Medeni bir toplumda eğer halkın büyük kesimi adalet ve yargıya güveni sarsılırsa, hatta bu konuda tartışmalar dahi olursa, o memlekette adalette bir sorun var demektir.
Bilirsiniz Diyarbakır da ki Narin Güran olayı ve Van da ki Rojin Kabaiş’in olayı, bir seneyi geçti ama hala bir sonuç yok, hala iki olayda tartışma konusu.

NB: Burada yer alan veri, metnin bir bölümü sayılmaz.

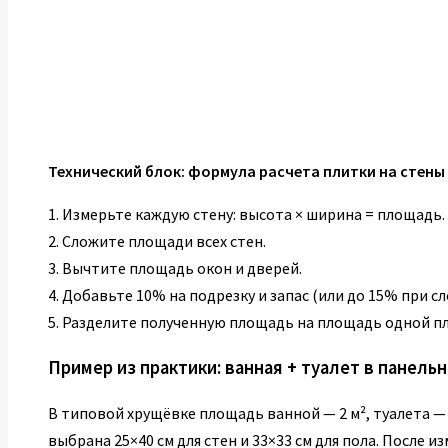
Технический блок: формула расчета плитки на стены
1. Измерьте каждую стену: высота × ширина = площадь.
2. Сложите площади всех стен.
3. Вычтите площадь окон и дверей.
4. Добавьте 10% на подрезку и запас (или до 15% при с
5. Разделите полученную площадь на площадь одной п
Пример из практики: ванная + туалет в панель
В типовой хрущёвке площадь ванной — 2 м², туалета — 
выбрана 25×40 см для стен и 33×33 см для пола. После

Narin Güran olayı hızlı başladı, aileden Amca, Anne, Kardeş ve bazı aile bireyleri tutuklandı, ağır cezalarda aldılar, ama yine de sosyal medya ve diğer sitelerde tartışmalar devam ediyor, bunlar haklı mı haksız mı bilemiyoruz, bir yetkili çıkıp net bir şekilde halkı aydınlatması gerek, çünkü başta Baba Güran aile bireyleri yargılama sonucunda razı değiller.
Van yüzüncü yıl Üniversitesi çocuk gelişimi bölümü öğrencisi, Rojin’in durumu çok daha kötü, 27 Eylül 2024 de kayıp oldu, 15 Ekim 2024 de Van gölü civarında cansız bedeni görüldü. Adli tıp kurumu ( ATK ) yapılan incelemede, vücudunda darp, kesici veya ateşli silahla yaralama izleri bulunmadığını açıkladı.
Aynı raporda Boyun, diz ve kol bölgelerinde renk değişimi gözlemlendi diye rapor edildi. Kesin sonucun belirlemesi için, Kan, İdrar ve İç organlardan örnek alınarak İstanbul ATK kurumuna gönderdi.
Bir sene sonra gelen rapora göre Rojin’in vücudunun iki farklı bölgesinde iki erkeğin DNA sı hassas yerde tespit edildiği açıklandı.
Adalet Bakanı bu olayın çözümü için net tavır belirledi, güveniyoruz güvenmeliyiz.
Ama şu sorularda cevap bekliyor.
1 – 6 Kasım 2024 tarihinde ATK raporunda iki farklı erkeğe ait DNA örnekleri tespit edilmesine rağmen, vücuttaki yeri belirtilmedi ve şüpheli bir bulgu tespit edilmediği açıklaması neden yapıldı.
2 – Okul idaresi neden Rojin’e sahip çıkmadı, STK’lar gibi her hangi bir eylem yapmadı.
3 – Rektör’ün dosya ya müdahale iddiaları ne derece doğru, doğru ise nedeni nedir
4 – Meclise verilen araştırma önergesi neden İktidar partili vekillerin oyu ile ret edildi.
5 – İstanbul Adli tıp kurumu neden bir sene sonra rapor hazırladı.
6 – Dosya için neden gizlilik kararı verildi.
Bu soruları her iki dosya için çoğalta biliriz, her iki bağrı yanık Baba için adalet yerine geldi mi, yanık ciğerlerine bir su serpildi mi, acıları arttı mı, yoksa azaldı mı , özellikle Narinin Babası Allah kimseye böyle bir acı vermesin, ölen çocuğu, suçlanan kardeşi, karısı ve oğlu.
Böyle babalar için ancak, olay net bir şekilde aydınlanırsa.
Adalet yerine gelirse.
Suçlular hak ettikleri cezayı bulurlarsa.
Yavrucukların kanı yerde kalmasa.
Belki biraz teselli.!!!!
Ama kafalar o kadar karışık ki kimin ne dediği kimin ne yaptığı belli olmuyor.
Bütün bunların aydınlatılması yargı ve başındakilerin görevidir.
Vatandaş bunları sorgulaması gerekir.
Bu medeni bir toplumda vatandaşlık gereğidir.
Vatandaşın baştakileri uyarmak görevidir.
Eğer bunları sorgulamaz bir kamu oyu varsa, bana ne veya korkarak ilgisiz kalınırsa, işte o zaman çok daha kötü durumdayız demektir.